↓
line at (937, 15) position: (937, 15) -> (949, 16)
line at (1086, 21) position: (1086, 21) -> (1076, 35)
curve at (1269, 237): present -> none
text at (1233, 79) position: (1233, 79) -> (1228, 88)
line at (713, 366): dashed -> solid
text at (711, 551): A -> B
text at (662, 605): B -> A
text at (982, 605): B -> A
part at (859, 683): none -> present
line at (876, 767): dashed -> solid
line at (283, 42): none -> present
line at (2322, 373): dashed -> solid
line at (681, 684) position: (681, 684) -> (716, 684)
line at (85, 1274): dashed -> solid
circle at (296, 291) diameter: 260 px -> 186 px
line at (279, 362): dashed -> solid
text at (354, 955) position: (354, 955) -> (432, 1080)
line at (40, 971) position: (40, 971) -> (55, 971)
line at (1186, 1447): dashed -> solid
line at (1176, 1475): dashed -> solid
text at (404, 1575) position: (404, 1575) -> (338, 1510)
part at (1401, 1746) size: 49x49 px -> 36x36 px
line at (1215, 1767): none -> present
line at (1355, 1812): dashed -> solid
↑
# [Stated task]
Copy out all the rows above, changing each occurrence of "dashed" to "broken" and leaving everything else untouched.

# [Response]
line at (937, 15) position: (937, 15) -> (949, 16)
line at (1086, 21) position: (1086, 21) -> (1076, 35)
curve at (1269, 237): present -> none
text at (1233, 79) position: (1233, 79) -> (1228, 88)
line at (713, 366): broken -> solid
text at (711, 551): A -> B
text at (662, 605): B -> A
text at (982, 605): B -> A
part at (859, 683): none -> present
line at (876, 767): broken -> solid
line at (283, 42): none -> present
line at (2322, 373): broken -> solid
line at (681, 684) position: (681, 684) -> (716, 684)
line at (85, 1274): broken -> solid
circle at (296, 291) diameter: 260 px -> 186 px
line at (279, 362): broken -> solid
text at (354, 955) position: (354, 955) -> (432, 1080)
line at (40, 971) position: (40, 971) -> (55, 971)
line at (1186, 1447): broken -> solid
line at (1176, 1475): broken -> solid
text at (404, 1575) position: (404, 1575) -> (338, 1510)
part at (1401, 1746) size: 49x49 px -> 36x36 px
line at (1215, 1767): none -> present
line at (1355, 1812): broken -> solid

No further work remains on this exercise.